• **Texte fourni**:
Les Shî'ites reconnaissent douze imâms à s'être succédés par le sang dont le plus important est, outre 'Alî, le troisième, fils d''Alî, al-Husayn, massacré avec sa famille à Karbala, seconde ville du Shî'isme. Avec son frère, le deuxième imâm, al-Hasan, leur mère, Fatima, femme d''Alî, Alî et le Prophète, ils forment les "Cinq du Manteau", groupe sacré du shî'isme. Les 5 et 6ème imâms contribuent fortement à la composition des hadiths, les écrits sur les dires et comportements du Prophète. le 8ème est assassiné à Mashhad, les 10 et 11ème sont enterrés à Samarra.

Le 12ème imâm disparaît à l'âge de quatre ans : c'est, en 874, le début de l'Occultation mineure. Les shî'ites ayant besoin d'un imâm pour expliquer l'esprit des textes sacrés, nomment tour à tour quatre représentants qui sont en lien avec le douzième imâm. A la mort du quatrième, une lettre indique que désormais le douzième imâm n'a plus besoin de Représentants. C'est, en 940-1, le début de l'Occultation majeure. Depuis, le monde n'a plus d'imâm pour expliquer les textes sacrés. Cet imâm, Mâ'dhi, reviendra à la Fin des Temps avec Jésus-Christ pour le Jugement dernier. Nous saurons alors la vérité du texte qui nous échappe et nous vivons partiellement dans l'ombre.

Le principe du shî'isme repose sur l'esotérique, le caché, par principe, Dieu, et l'exotérique, l'apparent le manifeste. Il faut des agents pour révéler l'exotérique de l'ésotérique. Les Prophètes sont chargés d'écrire la lettre de l'inconnaissable, Dieu, et les Imâms ont le rôle inverse, à savoir d'expliquer l'esprit des textes, le sens caché, qui se trouve dans la lettre des textes sacrés. Il ne faut donc pas prendre le texte "à la lettre". Cette vision duelle et complétée par la vision duale, un combat entre le Bien et le Mal, les savants et les ignorants, l'élite et la masse et, par métonymie, les Shî'ites et la masse des Sunnites. Cela va très loin : pendant des siècles, les Shî'ites accusent les Sunnite de ne pas avoir diffusé le vrai Coran, mais une version déguisée. C'est qu''Alî avait une version trois fois plus grosse dans laquelle le 3ème calife sunnite a fait trancher à la hache. Les Sunnites sont dans l'erreur, ils croient une parole fausse. Heureusement, 'Alî a fait remettre à la ligné des imâms la version véridique au douzième imâm qu'il rapportera lors de sa venue.

• **Consigne a**: Présentez sous forme de liste JSON de chaînes les lignes des enregistrements, de la ligne qui contient "Nicht Krieg, sondern Friede ist d" à la ligne qui contient "Zitat von Johann", bornes incluses, à raison d'une chaîne par ligne et sans les lignes vides.

• **Données fournies**:
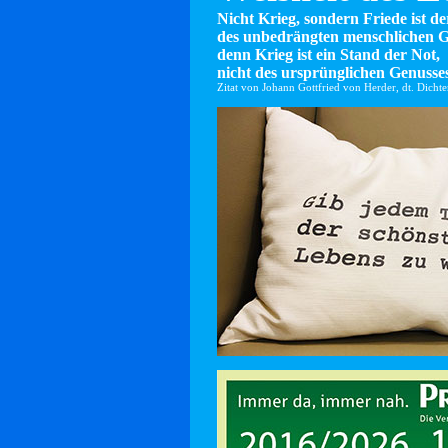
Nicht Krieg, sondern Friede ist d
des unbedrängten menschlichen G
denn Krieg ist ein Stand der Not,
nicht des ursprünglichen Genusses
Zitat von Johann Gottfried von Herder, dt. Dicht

==

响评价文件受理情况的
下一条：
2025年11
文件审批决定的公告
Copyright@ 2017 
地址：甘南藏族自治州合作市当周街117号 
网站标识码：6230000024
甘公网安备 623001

• **Consigne b**: Recopiez mot pour mot le passage du texte sur le chiisme qui va de "Le 12ème imâm" à "partiellement dans l'ombre.".

• **Corrigé a**:
[
  "Nicht Krieg, sondern Friede ist d",
  "des unbedrängten menschlichen G",
  "denn Krieg ist ein Stand der Not,",
  "nicht des ursprünglichen Genusses",
  "Zitat von Johann Gottfried von Herder, dt. Dicht"
]

• **Corrigé b**:
Le 12ème imâm disparaît à l'âge de quatre ans : c'est, en 874, le début de l'Occultation mineure. Les shî'ites ayant besoin d'un imâm pour expliquer l'esprit des textes sacrés, nomment tour à tour quatre représentants qui sont en lien avec le douzième imâm. A la mort du quatrième, une lettre indique que désormais le douzième imâm n'a plus besoin de Représentants. C'est, en 940-1, le début de l'Occultation majeure. Depuis, le monde n'a plus d'imâm pour expliquer les textes sacrés. Cet imâm, Mâ'dhi, reviendra à la Fin des Temps avec Jésus-Christ pour le Jugement dernier. Nous saurons alors la vérité du texte qui nous échappe et nous vivons partiellement dans l'ombre.